In general, you can't know whether two coordinate systems describe the same geometry.
This is a slightly surprising result, but it comes down to various computability results on the decidability of the equivalence of expressions: I think the key thing is Richardson's theorem which says that it is undecidable, in general, whether two expressions are equivalent, even if those expressions are only mildly complicated (certainly the kind of expressions that occur in practice are complicated enough). This is why, for instance, simplification in computer algebra systems is hard (and not possible in general).
So, in general, given two coordinate systems, with the metric expressed in each system, you can't know if they represent the same geometry. Or to be precise, there is no algorithm which will tell you this (perhaps a human could know by magic or something).
This has turned out to matter in the past. In particular, in GR, there is the problem of enumerating and classifying exact solutions to the field equations: given a solution (expressed as a coordinate system and a metric), how do you know if it is a really new solution, or whether it is an old one dressed up in new coordinates? Well, in general, you can't know.
But, of course, in very many cases, you can know, and there was a considerable effort in the 1980s to design tools which, given two solutions, would try to infer whether they were the same, sometimes with some manual intervention. I worked slightly on some of these tools.

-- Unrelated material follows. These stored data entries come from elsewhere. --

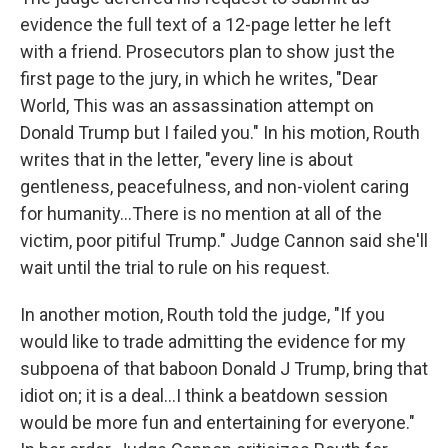
evidence the full text of a 12-page letter he left
with a friend. Prosecutors plan to show just the
first page to the jury, in which he writes, "Dear
World, This was an assassination attempt on
Donald Trump but I failed you." In his motion, Routh
writes that in the letter, "every line is about
gentleness, peacefulness, and non-violent caring
for humanity…There is no mention at all of the
victim, poor pitiful Trump." Judge Cannon said she'll
wait until the trial to rule on his request.
In another motion, Routh told the judge, "If you
would like to trade admitting the evidence for my
subpoena of that baboon Donald J Trump, bring that
idiot on; it is a deal…I think a beatdown session
would be more fun and entertaining for everyone."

Note, what I am not saying is that you can never know: very often you can: I am saying that you can't always know, because there's a halting problem, and further that this can matter.
A very good case when you can know is where you are given an explicit mapping from one coordinate system to the other, of course: you can check what happens to the form of the metric in that case, and check it's the same as the form in the new coordinate system. The problem arises when you don't know the mapping.
There is a Wikipedia page on exact solutions which probably has some good references. In particular I suspect that the Exact Solutions of Einstein's Field Equations (2nd edn.) by Stephani, H.; Kramer, D.; MacCallum, M.; Hoenselaers, C.; & Herlt, E is a good reference, although I do not own a copy.